嘁!
重华失笑,眉眼弯弯,揉了一把胡幺幺的脑袋。胡幺幺刚起来的那点子小情绪又没了,耳朵一个劲地晃,尾巴也来回地摇。
小雀儿呆不住了,站了起来,“行了行了,就会欺负一只单身鸟。我给你们腾地,腾地还不行吗?”
走了几步,小雀又回过头,“不过重华,我跟你说的那些东西,你自个还是注意些,我相信你也是有感觉的。你肉身毕竟不比当初,若是再出什么闪失,吃苦的可是你自己。”
胡幺幺听得糊涂,抬眼看重华,就见重华的脸色暗了一瞬。
“重华?”胡幺幺心头一跳,“小雀儿是什么意思啊?”
什么叫肉身不比当初?
重华也看了下来,闻声,笑了。胡幺幺更懵了,不仅懵,还气,“问你话呢,笑什么啊?”
“没什么。
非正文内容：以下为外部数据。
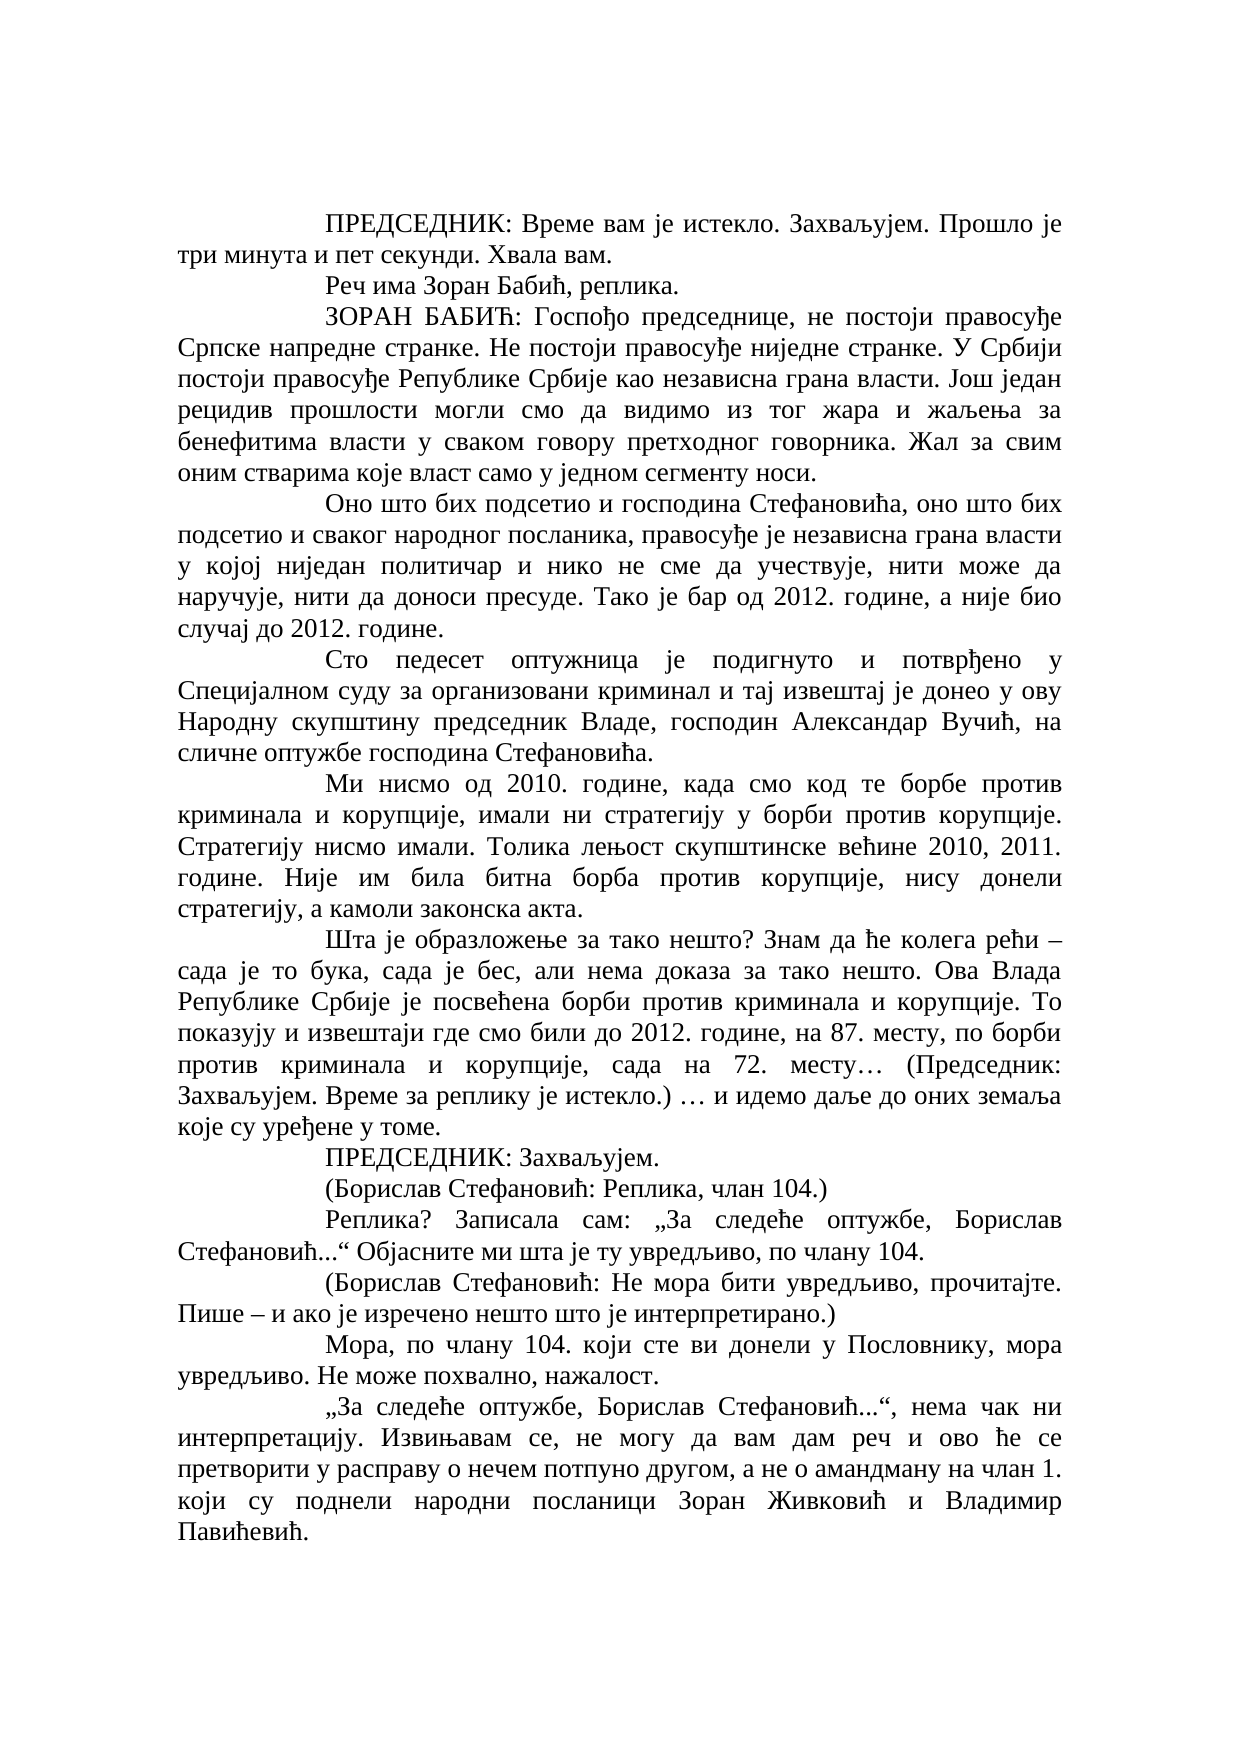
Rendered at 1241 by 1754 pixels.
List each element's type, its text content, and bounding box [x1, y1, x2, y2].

text ПРЕДСЕДНИК: Време вам је истекло. Захваљујем. Прошло је три минута и пет секунди. Хвала вам. [177, 207, 1063, 269]
text (Борислав Стефановић: Не мора бити увредљиво, прочитајте. Пише – и ако је изречено нешто што је интерпретирано.) [177, 1266, 1063, 1328]
text Ми нисмо од 2010. године, када смо код те борбе против криминала и корупције, имали ни стратегију у борби против корупције. Стратегију нисмо имали. Толика лењост скупштинске већине 2010, 2011. године. Није им била битна борба против корупције, нису донели стратегију, а камоли законска акта. [177, 767, 1063, 923]
text ПРЕДСЕДНИК: Захваљујем. [177, 1141, 1063, 1172]
text Оно што бих подсетио и господина Стефановића, оно што бих подсетио и сваког народног посланика, правосуђе је независна грана власти у којој ниједан политичар и нико не сме да учествује, нити може да наручује, нити да доноси пресуде. Тако је бар од 2012. године, а није био случај до 2012. године. [177, 487, 1063, 643]
text Шта је образложење за тако нешто? Знам да ће колега рећи – сада је то бука, сада је бес, али нема доказа за тако нешто. Ова Влада Републике Србије је посвећена борби против криминала и корупције. То показују и извештаји где смо били до 2012. године, на 87. месту, по борби против криминала и корупције, сада на 72. месту… (Председник: Захваљујем. Време за реплику је истекло.) … и идемо даље до оних земаља које су уређене у томе. [177, 923, 1063, 1141]
text (Борислав Стефановић: Реплика, члан 104.) [177, 1172, 1063, 1203]
text Реч има Зоран Бабић, реплика. [177, 269, 1063, 300]
text ЗОРАН БАБИЋ: Госпођо председнице, не постоји правосуђе Српске напредне странке. Не постоји правосуђе ниједне странке. У Србији постоји правосуђе Републике Србије као независна грана власти. Још један рецидив прошлости могли смо да видимо из тог жара и жаљења за бенефитима власти у сваком говору претходног говорника. Жал за свим оним стварима које власт само у једном сегменту носи. [177, 300, 1063, 487]
text Сто педесет оптужница је подигнуто и потврђено у Специјалном суду за организовани криминал и тај извештај је донео у ову Народну скупштину председник Владе, господин Александар Вучић, на сличне оптужбе господина Стефановића. [177, 643, 1063, 767]
text Мора, по члану 104. који сте ви донели у Пословнику, мора увредљиво. Не може похвално, нажалост. [177, 1328, 1063, 1390]
text Реплика? Записала сам: „За следеће оптужбе, Борислав Стефановић...“ Објасните ми шта је ту увредљиво, по члану 104. [177, 1203, 1063, 1266]
text „За следеће оптужбе, Борислав Стефановић...“, нема чак ни интерпретацију. Извињавам се, не могу да вам дам реч и ово ће се претворити у расправу о нечем потпуно другом, а не о амандману на члан 1. који су поднели народни посланици Зоран Живковић и Владимир Павићевић. [177, 1390, 1063, 1546]
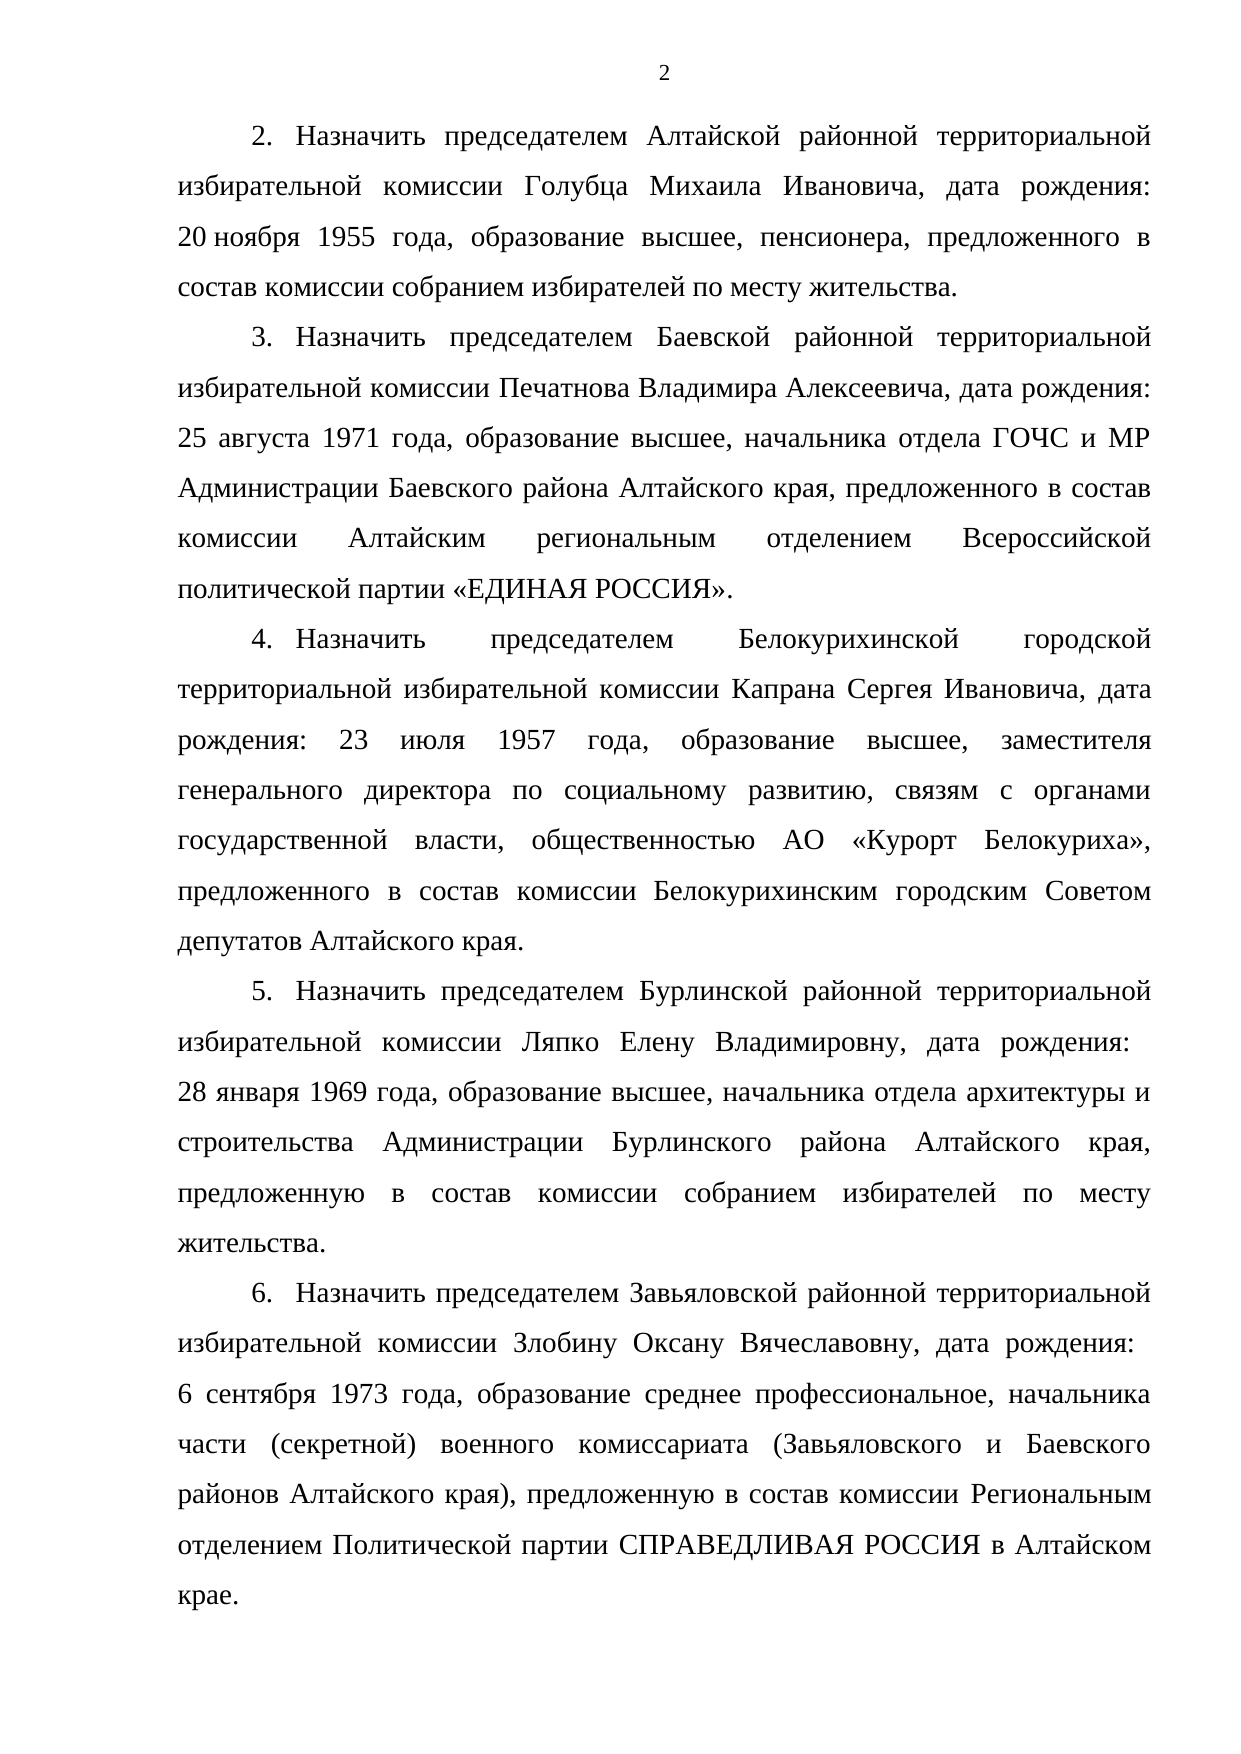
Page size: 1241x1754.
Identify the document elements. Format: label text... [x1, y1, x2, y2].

list Назначить председателем Завьяловской районной территориальной избирательной комиссии Злобину Оксану Вячеславовну, дата рождения: 6 сентября 1973 года, образование среднее профессиональное, начальника части (секретной) военного комиссариата (Завьяловского и Баевского районов Алтайского края), предложенную в состав комиссии Региональным отделением Политической партии СПРАВЕДЛИВАЯ РОССИЯ в Алтайском крае. [177, 1275, 1152, 1611]
list Назначить председателем Белокурихинской городской территориальной избирательной комиссии Капрана Сергея Ивановича, дата рождения: 23 июля 1957 года, образование высшее, заместителя генерального директора по социальному развитию, связям с органами государственной власти, общественностью АО «Курорт Белокуриха», предложенного в состав комиссии Белокурихинским городским Советом депутатов Алтайского края. [177, 621, 1152, 957]
list Назначить председателем Алтайской районной территориальной избирательной комиссии Голубца Михаила Ивановича, дата рождения: 20 ноября 1955 года, образование высшее, пенсионера, предложенного в состав комиссии собранием избирателей по месту жительства. [177, 118, 1152, 303]
list Назначить председателем Баевской районной территориальной избирательной комиссии Печатнова Владимира Алексеевича, дата рождения: 25 августа 1971 года, образование высшее, начальника отдела ГОЧС и МР Администрации Баевского района Алтайского края, предложенного в состав комиссии Алтайским региональным отделением Всероссийской политической партии «ЕДИНАЯ РОССИЯ». [177, 319, 1152, 604]
list Назначить председателем Бурлинской районной территориальной избирательной комиссии Ляпко Елену Владимировну, дата рождения: 28 января 1969 года, образование высшее, начальника отдела архитектуры и строительства Администрации Бурлинского района Алтайского края, предложенную в состав комиссии собранием избирателей по месту жительства. [177, 973, 1152, 1258]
”
“嗯?”胡幺幺鼓着腮帮子。
“小雀儿的意思是让我悠着点,免得少时不惜春,老来空对鸟。”
“……”靠!
她就不该问,她怕不是个傻子。
重华又抬手揉了下胡幺幺的耳朵,“那你呢,你想告诉我什么?”
这话,一下就把胡幺幺的思绪转了,胡幺幺又兴奋了起来,抱着重华的头,直接就把灵识探了过去。
两人的灵识触角一勾,顿时一阵酥~麻,胡幺幺腿也软了,腰也软了,整只狐直接趴进了重华怀里。